Q3’09 wasn’t a gangbuster quarter, but then it wasn’t supposed to be. What the quarter was expected to do was affirm two things: one, That the market did indeed bottom back around Q1’09 and two, that the Q2’09 uptick wasn’t an aberration. And on those counts, the third quarter of 2009 delivered as promised, offering up a stronger quarter than Q2.
We expected another round of modest improvement in Q4, building off the momentum of Q3, and we got it. All told, the industry shipped 716.9 thousand workstations in the fourth quarter, resulting in a more robust 11.2% sequential increase (and a far more tolerable 6.2% year-over-year decline).

Dell manages to climb back up to parity with HP
In Q3’09, HP overtook Dell in workstation unit volume, staking its claim as the new workstation market leader. Clearly, Dell hadn’t taken its demotion lightly, instead digging in its heels to raise its fourth quarter unit share back up 1.5 points, in the process moving back into a virtual dead heat with HP.
The professional graphics market unexpectedly hot in Q4’09
Simply put, the professional graphics market in the fourth quarter posted results significantly hotter than expected, with units (mobiles included) up 53.3% year-over-year and revenue (add-in cards only) close behind at 41.1%.
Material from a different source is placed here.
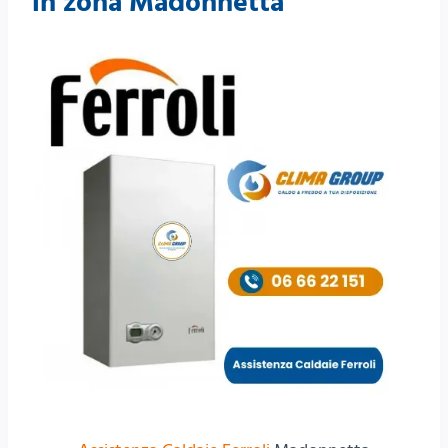
in zona Madonnetta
The market for professional graphics parallels the workstation market, with the former’s performance often providing an effective leading indicator for the latter’s. And that relationship bodes well for workstations in 2010. Because if the numbers for workstations in Q1’10 look anything like those posted by professional graphics in Q4’09, they should exceed all but the most optimistic of OEMs’ expectations.